### ЗАДАНИЯ
1. Воспроизведите фрагмент текста о Божественных энергиях, начиная со слов "В 1354 году" и заканчивая словами "исходит от сущности.", заменив в нем "Боге" на "Божестве".
2. Какой Собор в тексте о Божественных энергиях назван самым важным с догматической точки зрения?
3. Перечислите все годы Соборов, указанные в скобках в тексте о Божественных энергиях.

### ТЕКСТ СТРАНИЦЫ
—————
Дальнейшее развитие сущностно-энергетический догмат получил в учении Григория Паламы и в постановлениях Соборов, проходивших в Константинополе во время его жизни и вскоре после его смерти (1341, 1347, 1351, 1368 гг.); из них самым важным с догматической точки зрения был Собор 1351 года [15]. После нескольких столетий пребывания в безвестности, в тот период, когда православное богословие находилось под сильным влиянием католического вероучения, учение Григория Паламы было открыто заново и в наши дни по праву занимает центральное место в православной богословской системе [16].
В 1354 году Пятый Константинопольский Собор выразил православное учение о Божественных энергиях в семи основных пунктах[17]:
- В Боге существует различие (diakrisis) между сущностью и энергиями или энергией (это существительное одинаково допустимо применять как в единственном, так и во множественном числе).
- Энергия Бога не есть тварная, но нетварная (aktistos).
- Это различие между нетварной сущностью и нетварными энергиями не вносит разделения в самую сущность и не нарушает ее простоты; в Боге не происходит «сложения» (synthesis).
- Имя «Божество» (theosis) относится не только к сущности Божией, но и к энергии.
- Сущность находится в определенном преимущественном положении относительно энергии в том смысле, что энергия исходит от сущности.
- В сущности Божией тварь не может участвовать, в энергии же – может.
- Человек может воспринимать Божественную энергию в виде света. Этот свет, который человек хотя и может воспринимать телесными очами, является нематериальным, «понятным» (noeron) и нетварным. Это тот самый нетварный свет, который апостолы видели на горе Фавор во время Преображения Господня, тот свет, который в наше время видят святые во время молитвы, тот свет, который будет изливаться и исходить от праведников при воскресении в Последний День[18]. Таким образом, он имеет эсхатологический характер: это «Свет будущего века» [19].
Есть еще одно утверждение, которое хоть и не вошло в этот список, тем не менее, несколько раз встречается в актах Пятого Константинопольского Собора 1351 года: энергия не связана с одной Божественной ипостасью, но исходит «нераздельно» от всех лиц Святой Троицы. Это является подтверждением основного принципа, изложенного Каппадокийцами о том, что в своих действиях, направленных вовне (ad extra) все три ипостаси Святой Троицы едины.
—————
### ИСХОДНЫЕ ДАННЫЕ
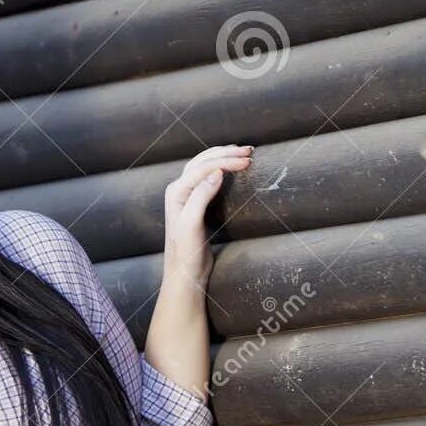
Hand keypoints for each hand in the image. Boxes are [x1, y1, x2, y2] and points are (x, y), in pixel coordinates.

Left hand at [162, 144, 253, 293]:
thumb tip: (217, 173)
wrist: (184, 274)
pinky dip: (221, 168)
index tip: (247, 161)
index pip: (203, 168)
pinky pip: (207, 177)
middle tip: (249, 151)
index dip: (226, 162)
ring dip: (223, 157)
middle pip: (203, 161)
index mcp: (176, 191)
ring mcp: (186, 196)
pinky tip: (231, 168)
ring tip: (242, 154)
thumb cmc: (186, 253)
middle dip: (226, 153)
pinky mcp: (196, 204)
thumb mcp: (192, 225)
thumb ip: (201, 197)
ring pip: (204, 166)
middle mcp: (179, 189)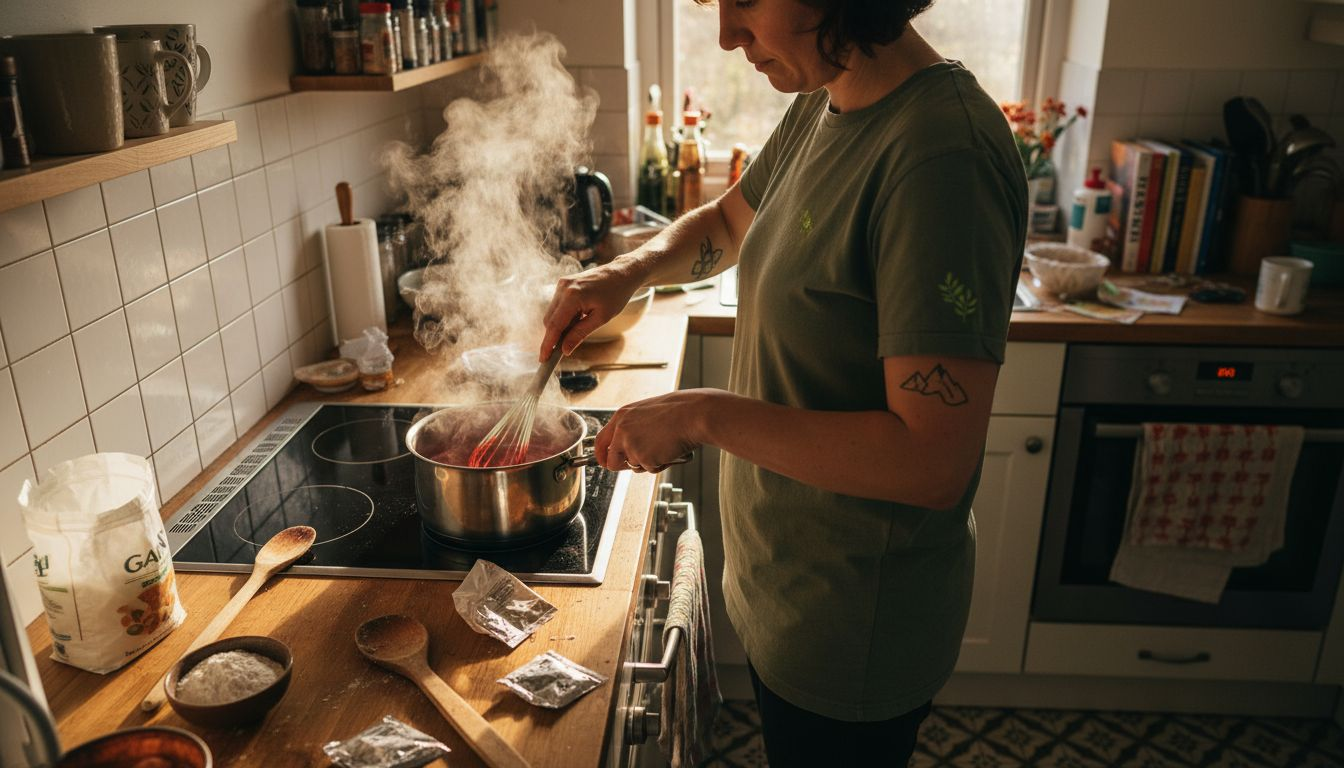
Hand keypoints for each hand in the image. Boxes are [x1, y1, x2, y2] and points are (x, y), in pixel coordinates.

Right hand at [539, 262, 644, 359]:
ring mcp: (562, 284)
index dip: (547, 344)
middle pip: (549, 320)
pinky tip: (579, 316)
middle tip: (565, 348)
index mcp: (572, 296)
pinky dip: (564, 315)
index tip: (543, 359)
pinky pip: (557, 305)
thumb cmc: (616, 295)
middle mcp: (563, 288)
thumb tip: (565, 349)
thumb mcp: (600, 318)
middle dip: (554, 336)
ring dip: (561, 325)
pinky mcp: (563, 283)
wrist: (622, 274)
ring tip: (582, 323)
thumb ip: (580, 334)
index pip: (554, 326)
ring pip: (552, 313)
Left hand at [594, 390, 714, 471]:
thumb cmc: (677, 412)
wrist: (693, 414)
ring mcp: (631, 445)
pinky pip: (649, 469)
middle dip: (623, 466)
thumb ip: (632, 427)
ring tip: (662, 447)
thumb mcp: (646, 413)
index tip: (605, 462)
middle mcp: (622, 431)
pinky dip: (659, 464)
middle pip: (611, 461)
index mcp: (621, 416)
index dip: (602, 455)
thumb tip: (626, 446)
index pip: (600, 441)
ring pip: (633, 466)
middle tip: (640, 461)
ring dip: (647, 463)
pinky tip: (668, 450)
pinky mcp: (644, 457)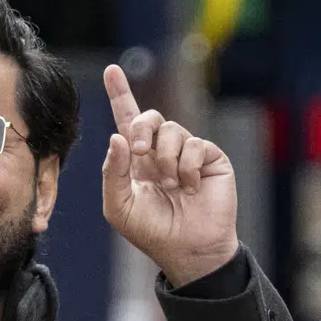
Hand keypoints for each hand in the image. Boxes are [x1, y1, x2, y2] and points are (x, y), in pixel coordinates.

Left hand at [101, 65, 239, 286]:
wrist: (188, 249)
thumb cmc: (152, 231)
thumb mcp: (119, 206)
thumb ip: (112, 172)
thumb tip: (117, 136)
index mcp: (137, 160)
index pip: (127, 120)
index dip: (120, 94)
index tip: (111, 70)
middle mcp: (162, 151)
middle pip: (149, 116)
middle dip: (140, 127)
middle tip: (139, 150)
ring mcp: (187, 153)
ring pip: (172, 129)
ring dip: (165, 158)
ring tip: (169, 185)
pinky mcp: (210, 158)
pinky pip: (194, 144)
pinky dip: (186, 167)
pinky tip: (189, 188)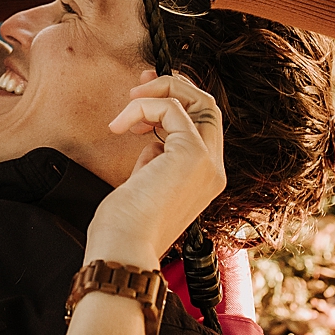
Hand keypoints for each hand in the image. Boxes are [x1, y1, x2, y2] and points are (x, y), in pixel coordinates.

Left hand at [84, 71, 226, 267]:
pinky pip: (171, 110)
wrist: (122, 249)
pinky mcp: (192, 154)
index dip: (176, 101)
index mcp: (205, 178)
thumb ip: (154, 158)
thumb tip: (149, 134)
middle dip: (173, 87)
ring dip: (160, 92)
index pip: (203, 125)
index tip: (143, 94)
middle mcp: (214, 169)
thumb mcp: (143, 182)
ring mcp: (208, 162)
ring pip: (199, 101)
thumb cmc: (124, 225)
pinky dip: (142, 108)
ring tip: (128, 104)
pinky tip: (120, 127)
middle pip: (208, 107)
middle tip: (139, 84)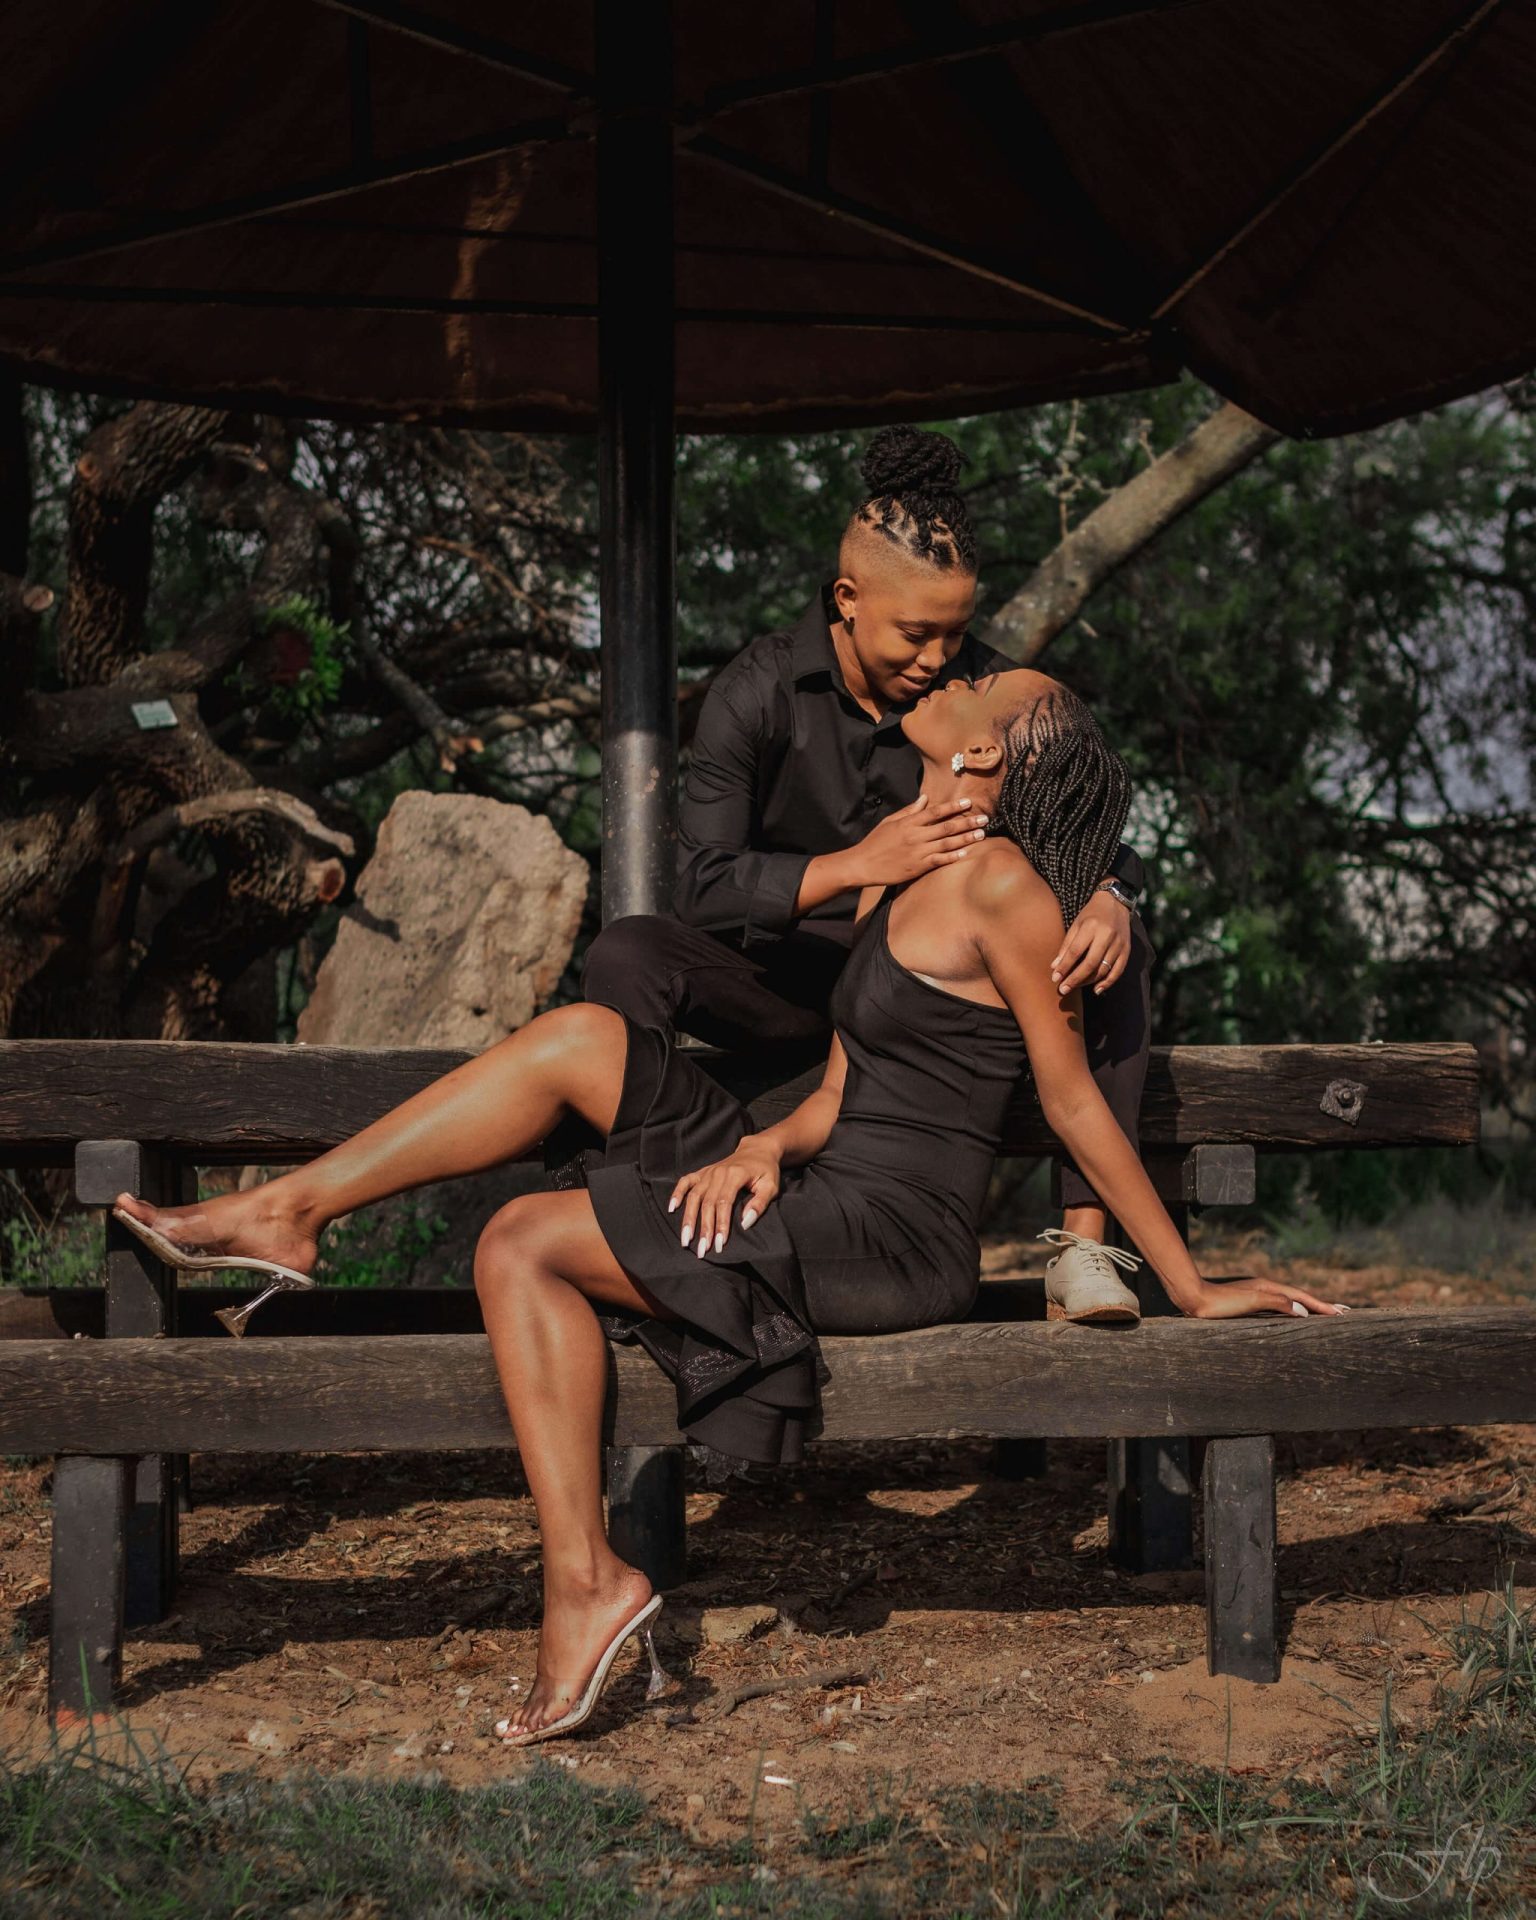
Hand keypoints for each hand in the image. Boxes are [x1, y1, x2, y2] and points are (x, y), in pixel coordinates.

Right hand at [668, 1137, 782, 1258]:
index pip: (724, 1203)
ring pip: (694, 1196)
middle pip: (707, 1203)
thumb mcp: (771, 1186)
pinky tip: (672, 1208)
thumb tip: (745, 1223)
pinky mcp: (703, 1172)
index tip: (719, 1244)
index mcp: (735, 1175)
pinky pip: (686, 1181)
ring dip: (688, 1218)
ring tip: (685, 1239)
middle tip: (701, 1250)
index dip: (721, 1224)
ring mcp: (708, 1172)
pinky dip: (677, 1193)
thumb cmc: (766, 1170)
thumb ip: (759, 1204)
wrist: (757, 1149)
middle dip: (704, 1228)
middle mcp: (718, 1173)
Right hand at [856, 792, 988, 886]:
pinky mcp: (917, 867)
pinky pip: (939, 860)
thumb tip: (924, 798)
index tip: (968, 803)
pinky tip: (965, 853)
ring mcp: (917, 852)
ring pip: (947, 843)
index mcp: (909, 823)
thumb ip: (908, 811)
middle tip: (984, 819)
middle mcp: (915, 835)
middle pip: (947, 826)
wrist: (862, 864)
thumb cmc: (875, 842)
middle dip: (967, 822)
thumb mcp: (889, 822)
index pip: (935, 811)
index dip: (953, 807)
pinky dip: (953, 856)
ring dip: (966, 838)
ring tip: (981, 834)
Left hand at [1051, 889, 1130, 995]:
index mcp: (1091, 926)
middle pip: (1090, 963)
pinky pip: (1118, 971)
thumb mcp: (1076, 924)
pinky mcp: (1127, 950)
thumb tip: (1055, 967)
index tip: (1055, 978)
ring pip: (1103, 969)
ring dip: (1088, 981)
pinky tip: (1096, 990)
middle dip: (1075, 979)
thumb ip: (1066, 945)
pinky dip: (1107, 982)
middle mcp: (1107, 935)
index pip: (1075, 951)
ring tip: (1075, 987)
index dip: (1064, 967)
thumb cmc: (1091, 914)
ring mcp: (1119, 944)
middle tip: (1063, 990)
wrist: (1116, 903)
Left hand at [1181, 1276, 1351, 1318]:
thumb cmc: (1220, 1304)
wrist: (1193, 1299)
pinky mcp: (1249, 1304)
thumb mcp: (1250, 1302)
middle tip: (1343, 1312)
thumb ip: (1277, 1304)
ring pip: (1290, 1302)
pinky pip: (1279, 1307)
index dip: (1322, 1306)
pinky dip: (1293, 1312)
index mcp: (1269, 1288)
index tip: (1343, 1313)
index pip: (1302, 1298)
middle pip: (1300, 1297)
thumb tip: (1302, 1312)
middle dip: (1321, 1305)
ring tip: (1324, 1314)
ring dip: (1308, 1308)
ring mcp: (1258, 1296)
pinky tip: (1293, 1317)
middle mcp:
—————
### ОТВЕТЫ К ЗАДАНИЯМ
1.
В 1354 году Пятый Константинопольский Собор выразил православное учение о Божественных энергиях в семи основных пунктах[17]:
- В Божестве существует различие (diakrisis) между сущностью и энергиями или энергией (это существительное одинаково допустимо применять как в единственном, так и во множественном числе).
- Энергия Бога не есть тварная, но нетварная (aktistos).
- Это различие между нетварной сущностью и нетварными энергиями не вносит разделения в самую сущность и не нарушает ее простоты; в Божестве не происходит «сложения» (synthesis).
- Имя «Божество» (theosis) относится не только к сущности Божией, но и к энергии.
- Сущность находится в определенном преимущественном положении относительно энергии в том смысле, что энергия исходит от сущности.

2. Собор 1351 года.

3. 1341, 1347, 1351, 1368